先週、新500円硬貨の製造が始まった。現行のものは2000年に発行されて以来使用されていて、20年ぶりの改定となる。ニッケル黄銅製だが、今回から白銅も加わって2色模様になり、周辺のミゾにも偽造防止の工夫が見られるという。
新500円硬貨、製造開始 2色構造で偽造防止、11月発行―造幣局:時事ドットコム (jiji.com)
流通は今年11月からになるというが、なぜあと5ヵ月もかかるかというと、この記事にもあるように硬貨を扱う機械の改修に時間がかかるから。記事に「ATMなど」とあるのは、僕に言わせればちょっとミスディレクション。日本で稼動しているATMの数は、15万台を上回ることは無いだろう。昨今はメガバンクが率先してATM減らしに励んでいることだし・・・。
ATMとケタが違う設置台数なのは、各種の自動販売機。飲料の自販機だけでなく、外食チェーン店での食券販売機、いろいろな切符の自動販売機、さらには自動キャッシュレジなどスーパーやコンビニにも置かれている。

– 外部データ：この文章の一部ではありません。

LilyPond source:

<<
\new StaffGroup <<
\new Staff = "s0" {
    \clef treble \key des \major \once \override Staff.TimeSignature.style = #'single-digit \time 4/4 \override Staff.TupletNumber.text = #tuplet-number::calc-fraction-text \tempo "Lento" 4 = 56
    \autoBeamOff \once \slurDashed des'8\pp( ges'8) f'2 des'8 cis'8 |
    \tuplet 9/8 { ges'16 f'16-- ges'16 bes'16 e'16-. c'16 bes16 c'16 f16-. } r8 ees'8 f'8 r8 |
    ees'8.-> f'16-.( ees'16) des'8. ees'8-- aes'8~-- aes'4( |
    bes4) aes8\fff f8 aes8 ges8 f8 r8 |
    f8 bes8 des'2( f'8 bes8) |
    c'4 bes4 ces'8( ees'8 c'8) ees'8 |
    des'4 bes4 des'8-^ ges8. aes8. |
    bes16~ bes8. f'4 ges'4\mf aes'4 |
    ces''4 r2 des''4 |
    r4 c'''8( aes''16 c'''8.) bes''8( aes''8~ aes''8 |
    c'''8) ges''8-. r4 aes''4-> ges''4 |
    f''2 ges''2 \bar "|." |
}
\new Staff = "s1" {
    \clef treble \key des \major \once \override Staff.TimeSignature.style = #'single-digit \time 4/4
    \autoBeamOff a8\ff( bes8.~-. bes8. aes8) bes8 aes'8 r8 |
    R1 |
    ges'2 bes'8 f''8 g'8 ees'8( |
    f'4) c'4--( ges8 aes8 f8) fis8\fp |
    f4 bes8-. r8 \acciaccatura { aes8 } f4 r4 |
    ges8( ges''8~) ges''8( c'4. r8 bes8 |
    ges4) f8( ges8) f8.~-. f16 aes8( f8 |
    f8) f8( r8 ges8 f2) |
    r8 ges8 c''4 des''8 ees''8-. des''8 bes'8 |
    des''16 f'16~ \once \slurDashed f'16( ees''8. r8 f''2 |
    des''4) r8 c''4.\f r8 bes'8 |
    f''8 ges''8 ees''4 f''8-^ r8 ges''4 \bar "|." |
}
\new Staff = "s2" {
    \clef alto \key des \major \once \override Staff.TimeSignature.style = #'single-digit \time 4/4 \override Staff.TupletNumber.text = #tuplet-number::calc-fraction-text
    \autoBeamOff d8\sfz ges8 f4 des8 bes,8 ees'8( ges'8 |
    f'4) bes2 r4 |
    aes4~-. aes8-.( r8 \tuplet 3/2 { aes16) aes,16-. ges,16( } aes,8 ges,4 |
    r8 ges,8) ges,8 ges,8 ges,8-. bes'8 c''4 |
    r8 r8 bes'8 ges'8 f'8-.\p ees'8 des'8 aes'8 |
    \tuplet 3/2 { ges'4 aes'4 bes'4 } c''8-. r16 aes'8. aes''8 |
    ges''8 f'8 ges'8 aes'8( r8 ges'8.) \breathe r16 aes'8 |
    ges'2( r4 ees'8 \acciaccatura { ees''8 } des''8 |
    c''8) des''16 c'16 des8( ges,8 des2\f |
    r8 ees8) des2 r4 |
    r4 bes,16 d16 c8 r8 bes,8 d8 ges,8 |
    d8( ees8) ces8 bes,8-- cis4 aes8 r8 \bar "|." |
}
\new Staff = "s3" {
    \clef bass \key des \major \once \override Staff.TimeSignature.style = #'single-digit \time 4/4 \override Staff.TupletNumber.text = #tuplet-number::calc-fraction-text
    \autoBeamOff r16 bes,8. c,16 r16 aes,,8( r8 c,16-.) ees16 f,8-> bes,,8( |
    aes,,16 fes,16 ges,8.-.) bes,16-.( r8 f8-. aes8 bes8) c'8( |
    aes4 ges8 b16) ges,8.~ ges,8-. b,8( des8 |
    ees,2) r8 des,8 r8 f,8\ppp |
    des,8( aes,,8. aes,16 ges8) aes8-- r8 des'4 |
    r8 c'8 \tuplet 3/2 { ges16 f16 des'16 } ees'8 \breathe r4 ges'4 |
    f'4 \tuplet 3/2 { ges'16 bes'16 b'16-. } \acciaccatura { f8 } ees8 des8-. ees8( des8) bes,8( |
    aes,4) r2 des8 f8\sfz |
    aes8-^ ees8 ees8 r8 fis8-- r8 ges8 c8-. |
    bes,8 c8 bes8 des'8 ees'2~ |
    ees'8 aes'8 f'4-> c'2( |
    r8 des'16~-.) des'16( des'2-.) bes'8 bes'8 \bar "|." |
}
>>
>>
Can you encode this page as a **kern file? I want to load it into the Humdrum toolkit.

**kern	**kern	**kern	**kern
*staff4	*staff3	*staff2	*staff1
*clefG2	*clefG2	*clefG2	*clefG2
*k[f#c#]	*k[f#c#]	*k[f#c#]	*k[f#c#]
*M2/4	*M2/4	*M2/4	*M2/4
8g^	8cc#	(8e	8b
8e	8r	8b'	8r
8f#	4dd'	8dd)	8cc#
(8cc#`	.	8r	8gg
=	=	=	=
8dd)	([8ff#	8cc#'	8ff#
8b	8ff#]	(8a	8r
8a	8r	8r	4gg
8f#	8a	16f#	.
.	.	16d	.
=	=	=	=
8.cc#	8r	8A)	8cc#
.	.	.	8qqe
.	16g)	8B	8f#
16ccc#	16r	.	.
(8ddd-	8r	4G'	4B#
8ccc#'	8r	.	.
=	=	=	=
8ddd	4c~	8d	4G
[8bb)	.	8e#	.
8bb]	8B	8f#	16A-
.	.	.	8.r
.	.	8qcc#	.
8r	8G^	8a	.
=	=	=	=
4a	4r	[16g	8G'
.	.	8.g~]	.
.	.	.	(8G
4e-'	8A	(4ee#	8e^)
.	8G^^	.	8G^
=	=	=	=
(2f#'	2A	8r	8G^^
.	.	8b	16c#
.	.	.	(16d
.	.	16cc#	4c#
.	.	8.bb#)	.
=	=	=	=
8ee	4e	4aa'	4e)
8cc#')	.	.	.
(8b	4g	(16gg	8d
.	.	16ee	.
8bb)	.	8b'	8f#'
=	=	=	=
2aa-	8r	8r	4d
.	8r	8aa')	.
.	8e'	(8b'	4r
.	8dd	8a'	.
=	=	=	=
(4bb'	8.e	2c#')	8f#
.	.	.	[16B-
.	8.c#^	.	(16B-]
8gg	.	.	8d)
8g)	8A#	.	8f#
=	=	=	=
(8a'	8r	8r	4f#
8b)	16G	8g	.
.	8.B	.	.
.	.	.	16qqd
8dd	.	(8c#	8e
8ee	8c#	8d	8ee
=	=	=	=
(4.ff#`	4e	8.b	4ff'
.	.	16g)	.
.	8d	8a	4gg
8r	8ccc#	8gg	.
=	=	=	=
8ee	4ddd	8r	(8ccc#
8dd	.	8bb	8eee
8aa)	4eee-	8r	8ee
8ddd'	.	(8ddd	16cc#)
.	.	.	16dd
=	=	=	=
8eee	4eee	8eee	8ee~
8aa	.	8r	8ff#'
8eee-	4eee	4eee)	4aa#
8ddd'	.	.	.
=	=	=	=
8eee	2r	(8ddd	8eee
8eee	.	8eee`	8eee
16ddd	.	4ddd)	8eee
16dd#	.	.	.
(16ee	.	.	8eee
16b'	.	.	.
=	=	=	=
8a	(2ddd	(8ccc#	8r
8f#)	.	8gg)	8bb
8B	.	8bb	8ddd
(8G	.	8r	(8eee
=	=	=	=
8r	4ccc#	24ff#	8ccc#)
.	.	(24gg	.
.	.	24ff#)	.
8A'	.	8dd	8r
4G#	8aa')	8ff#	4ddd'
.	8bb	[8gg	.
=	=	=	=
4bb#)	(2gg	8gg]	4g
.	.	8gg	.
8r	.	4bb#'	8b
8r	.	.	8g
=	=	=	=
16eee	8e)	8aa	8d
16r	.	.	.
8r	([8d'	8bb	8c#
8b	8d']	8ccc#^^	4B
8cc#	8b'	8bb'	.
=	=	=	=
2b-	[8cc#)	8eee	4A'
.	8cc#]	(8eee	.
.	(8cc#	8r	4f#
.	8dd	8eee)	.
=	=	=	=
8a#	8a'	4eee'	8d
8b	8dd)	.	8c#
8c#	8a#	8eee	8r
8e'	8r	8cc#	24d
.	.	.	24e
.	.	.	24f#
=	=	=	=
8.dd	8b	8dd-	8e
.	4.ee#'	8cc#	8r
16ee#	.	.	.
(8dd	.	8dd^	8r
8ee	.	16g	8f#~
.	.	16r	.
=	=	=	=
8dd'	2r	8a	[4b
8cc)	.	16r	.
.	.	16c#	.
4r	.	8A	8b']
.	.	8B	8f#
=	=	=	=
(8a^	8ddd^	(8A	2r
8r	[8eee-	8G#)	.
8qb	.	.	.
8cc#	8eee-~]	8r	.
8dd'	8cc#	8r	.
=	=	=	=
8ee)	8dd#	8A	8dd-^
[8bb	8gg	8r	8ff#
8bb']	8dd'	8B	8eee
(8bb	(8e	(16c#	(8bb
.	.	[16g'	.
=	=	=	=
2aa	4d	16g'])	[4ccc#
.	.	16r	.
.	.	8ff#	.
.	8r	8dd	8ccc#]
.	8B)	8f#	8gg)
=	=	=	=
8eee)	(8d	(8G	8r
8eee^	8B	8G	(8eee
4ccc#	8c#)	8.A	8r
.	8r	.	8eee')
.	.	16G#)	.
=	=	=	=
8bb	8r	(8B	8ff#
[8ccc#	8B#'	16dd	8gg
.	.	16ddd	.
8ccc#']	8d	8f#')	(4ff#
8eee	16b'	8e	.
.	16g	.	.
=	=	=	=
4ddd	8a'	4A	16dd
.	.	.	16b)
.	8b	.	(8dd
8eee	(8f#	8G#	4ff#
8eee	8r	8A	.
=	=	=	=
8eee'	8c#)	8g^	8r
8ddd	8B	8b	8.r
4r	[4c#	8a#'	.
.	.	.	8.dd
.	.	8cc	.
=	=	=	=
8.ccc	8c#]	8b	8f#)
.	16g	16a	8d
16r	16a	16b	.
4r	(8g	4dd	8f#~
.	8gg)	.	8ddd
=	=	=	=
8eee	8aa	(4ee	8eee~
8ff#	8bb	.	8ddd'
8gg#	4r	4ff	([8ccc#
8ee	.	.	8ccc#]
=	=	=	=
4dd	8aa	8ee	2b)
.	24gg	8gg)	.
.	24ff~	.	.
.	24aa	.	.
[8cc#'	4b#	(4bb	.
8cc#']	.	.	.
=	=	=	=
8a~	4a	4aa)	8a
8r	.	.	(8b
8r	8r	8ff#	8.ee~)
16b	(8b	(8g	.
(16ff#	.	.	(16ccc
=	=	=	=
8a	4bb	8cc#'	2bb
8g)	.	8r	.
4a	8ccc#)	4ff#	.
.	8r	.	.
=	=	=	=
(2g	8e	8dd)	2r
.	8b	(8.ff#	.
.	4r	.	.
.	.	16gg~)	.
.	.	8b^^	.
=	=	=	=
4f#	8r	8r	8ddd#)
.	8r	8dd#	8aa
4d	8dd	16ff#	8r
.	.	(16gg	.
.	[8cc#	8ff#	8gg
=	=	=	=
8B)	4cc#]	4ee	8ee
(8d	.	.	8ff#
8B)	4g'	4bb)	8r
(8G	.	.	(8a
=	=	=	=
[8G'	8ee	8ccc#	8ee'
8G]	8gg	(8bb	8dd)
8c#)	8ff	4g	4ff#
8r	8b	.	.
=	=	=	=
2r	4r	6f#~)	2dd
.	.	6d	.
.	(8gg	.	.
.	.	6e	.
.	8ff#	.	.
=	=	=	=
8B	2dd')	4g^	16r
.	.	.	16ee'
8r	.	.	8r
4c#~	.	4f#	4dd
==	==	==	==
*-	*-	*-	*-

これら(数は不明)を新硬貨に対応するための改修が必要になる。
ここからは推測だが、多分鑑別機構のハードウェアを交換することは無いだろう。これまでの硬貨に加えて、新500円硬貨のデータを入力し真贋を確認できるようにプログラムを変更すればいい。多分現地を回ってプログラム更新作業をするのではないか。それにはあと5ヵ月は必要なのだろうと思う。
ちなみに日本の500円硬貨というのは、世界の硬貨の中でも特に価値が高いもの。一般に流通しているコインでは、
米国:25セント(約28円)まで、50セント、1ドル硬貨はほぼ流通せず。
欧州:2ユーロ(約260円)まで
英国:2ポンド(約310円)まで
中国:1元(約34円)まで
となっている。ヨーロッパ以外では100円を超える硬貨は見かけない。麻生大臣が言うように「通貨は信用第一」、偽造されない事が重要だ。愉快犯を除けば、通貨偽造もコスパが大事。なるべく高い価値の通貨を偽造したい。また輸送を考えると紙幣の方が硬貨より楽。だから硬貨偽造は少ないのだが、例外が日本の500円硬貨。価値が高いので、かつて韓国の500ウォン硬貨(約50円)を改造した詐欺事件があった。
今回で3度目の500円硬貨改修ですが、キャッシュレス時代に本当に必要なのでしょうかね?4代目は要らないように思いますがね。